- File Photo

When officials of the ministry of finance briefed caretaker Prime Minister Mir Hazar Khan Khoso last week on the current economic situation and next year’s budget-making, the key fiscal parametres of the budget strategy paper, approved by the former cabinet on March 7, had already changed.

That made it difficult for the caretaker prime minister to make a reasonable choice for his economic ministers — finance and energy — who could manage dwindling foreign and domestic resources and sail through the political transition without too many economic bumps over a limited period, possibly less than 60 days.

He is reported to have been informed that Pakistan State Oil alone would need to be provided at least Rs120 billion over the next 45 days to keep loadshedding at ‘a manageable level’ along with higher water releases from dams for hydropower generation and ensuring improved gas supplies.

With foreign exchange reserves down to a level enough to cover less than seven weeks of imports, and increasing bank borrowing to cover state expenditures, and thus increasing the debt servicing cost to a critical level, the anticipated current account and fiscal deficits seem to be facing serious challenges haunting the budget makers.

When the former cabinet approved budget strategy paper (BSP), the economic managers had forecast total subsidies amounting to Rs345 billion for the current year, up from original budgetary estimates of Rs237 billion. As it turned out two weeks down the road, the power sector subsidies alone have been worked out at Rs450 billion. The overall circular debt for the current year has been estimated at Rs592 billion.The expenditure had shot up estimates by about Rs200 billion or little less than one per cent of GDP in two weeks. The BSP had not taken into account a number of politically motivated expenditures — 20 per cent increase in salaries for officials of federal ministries and divisions, and other departments where employees were encouraged to take to the streets to get special packages in the last few days of the PPP government.

Also, a number of approvals by the former government for small scale development schemes for various constituencies were not unanticipated by the relevant ministries when the BSP was approved. The caretaker government may be forced to cut back on strategic Public Sector Development Pogramme (PSDP) to reign in its size within budgeted stipulations.

Coupled with this extravaganza is the usual parking of different expenditures outside the budget books by the finance ministry. The fiscal deficit may be set on a course to exceed eight per cent of GDP that would have to be consolidated sometime in the middle of the next fiscal year.

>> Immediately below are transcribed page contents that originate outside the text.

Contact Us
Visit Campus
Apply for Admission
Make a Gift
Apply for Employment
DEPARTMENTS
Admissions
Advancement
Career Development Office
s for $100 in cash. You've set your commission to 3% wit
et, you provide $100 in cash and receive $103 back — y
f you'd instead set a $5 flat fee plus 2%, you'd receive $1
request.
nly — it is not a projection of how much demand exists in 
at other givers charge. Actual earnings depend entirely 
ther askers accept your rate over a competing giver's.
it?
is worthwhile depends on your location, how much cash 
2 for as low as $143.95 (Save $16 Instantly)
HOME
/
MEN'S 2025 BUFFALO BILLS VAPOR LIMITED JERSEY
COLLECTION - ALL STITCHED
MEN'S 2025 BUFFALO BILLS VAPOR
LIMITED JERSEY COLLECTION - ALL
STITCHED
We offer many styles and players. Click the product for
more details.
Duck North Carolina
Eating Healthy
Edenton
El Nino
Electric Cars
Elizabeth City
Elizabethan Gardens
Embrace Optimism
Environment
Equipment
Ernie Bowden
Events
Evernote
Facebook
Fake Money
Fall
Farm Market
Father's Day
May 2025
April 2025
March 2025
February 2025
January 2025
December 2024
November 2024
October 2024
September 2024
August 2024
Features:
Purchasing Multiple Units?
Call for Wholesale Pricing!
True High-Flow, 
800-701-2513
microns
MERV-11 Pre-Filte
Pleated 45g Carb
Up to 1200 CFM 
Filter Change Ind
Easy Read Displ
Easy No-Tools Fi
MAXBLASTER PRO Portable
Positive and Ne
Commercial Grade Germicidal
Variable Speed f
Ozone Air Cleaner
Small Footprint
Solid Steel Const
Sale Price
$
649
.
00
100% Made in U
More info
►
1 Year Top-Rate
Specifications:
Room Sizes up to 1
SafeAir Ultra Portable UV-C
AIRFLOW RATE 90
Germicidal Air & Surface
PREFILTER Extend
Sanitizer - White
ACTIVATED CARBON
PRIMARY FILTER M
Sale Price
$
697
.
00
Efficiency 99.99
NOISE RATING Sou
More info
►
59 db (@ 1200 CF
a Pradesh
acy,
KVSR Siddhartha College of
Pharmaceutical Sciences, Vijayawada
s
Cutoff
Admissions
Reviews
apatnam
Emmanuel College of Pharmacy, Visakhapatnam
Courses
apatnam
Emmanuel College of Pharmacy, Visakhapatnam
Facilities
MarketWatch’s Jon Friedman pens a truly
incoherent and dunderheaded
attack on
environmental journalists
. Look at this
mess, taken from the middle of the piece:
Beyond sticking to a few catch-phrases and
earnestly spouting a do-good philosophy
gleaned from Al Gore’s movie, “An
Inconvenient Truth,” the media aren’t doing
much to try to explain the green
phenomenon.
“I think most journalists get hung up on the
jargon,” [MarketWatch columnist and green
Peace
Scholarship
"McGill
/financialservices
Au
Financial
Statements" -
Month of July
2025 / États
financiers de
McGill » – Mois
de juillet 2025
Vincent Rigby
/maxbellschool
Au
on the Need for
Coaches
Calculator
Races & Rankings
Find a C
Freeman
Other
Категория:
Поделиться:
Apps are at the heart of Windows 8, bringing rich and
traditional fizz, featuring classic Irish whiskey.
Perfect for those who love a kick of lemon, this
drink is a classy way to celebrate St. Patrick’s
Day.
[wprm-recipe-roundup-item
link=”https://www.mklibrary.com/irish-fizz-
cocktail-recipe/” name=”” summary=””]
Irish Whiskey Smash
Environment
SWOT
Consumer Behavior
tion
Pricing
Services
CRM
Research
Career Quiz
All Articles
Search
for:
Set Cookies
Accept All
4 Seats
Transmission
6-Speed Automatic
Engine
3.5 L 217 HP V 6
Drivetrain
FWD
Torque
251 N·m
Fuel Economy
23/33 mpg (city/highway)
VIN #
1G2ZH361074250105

But before that, history may repeat itself. Like former Finance Minister Ishaq Dar did in 2008, a new democratic government may like to consolidate hidden expenditures and make them public to come clean on where it started its fiscal journey. Mr Dar had jacked up fiscal deficit for that year to about eight per cent by recognising various expenditures that had not been on the books of the previous government that projected fiscal deficit at about five per cent.

The Planning Commission had raised its concerns over the BSP saying it did not address critical structural issues confronting the national economy over the past few years. A lacklustre performance by Federal Board of Revenue that showed absolute revenue growth at about seven per cent instead of projected 26 per cent, and resultantly falling behind current year targets by almost Rs200 billion, was just one example.

While the commission had grudgingly criticised the BSP approval without its input, it put on record in writing that three-year medium term framework was not based on proper analysis of the critical challenges facing the national economy. It said the BSP projected revenue deficit over the next three years, but it did not articulate any strategy to deal with the situation and instead followed the ‘past practice of timid reform and unrealistic budgeting’.

Ambitious revenue targets, lower expenditures and a lot of reform has always been the talk of annual budgets every year. But, in reality, the major causes of higher expenditure — random subsidies for commodity operations throughout the year and no-progress on controlling ever increasing losses of the public sector enterprises — have never been addressed. In fact, billions of rupees worth of such expenditures are then added to the fiscal operations as ‘one-time adjustment’ every year, resulting in two simultaneous fiscal deficits — a real deficit and a quasi-deficit which becomes real at the end of every fiscal year.

On top of that, given a squeeze on Coalition Support Fund (CSF) inflows, the out-of-book security expenditure to the extent of Rs200 billion would have to be brought on books going forward. The initial defence allocations of Rs545 billion this year is expected to go up to Rs570 billion. About Rs200 billion worth of ‘other grants’ are being provided to security forces on part of proceeds of the CSF, as security expenditures remain unchanged despite drying out of US-backed CSF disbursements.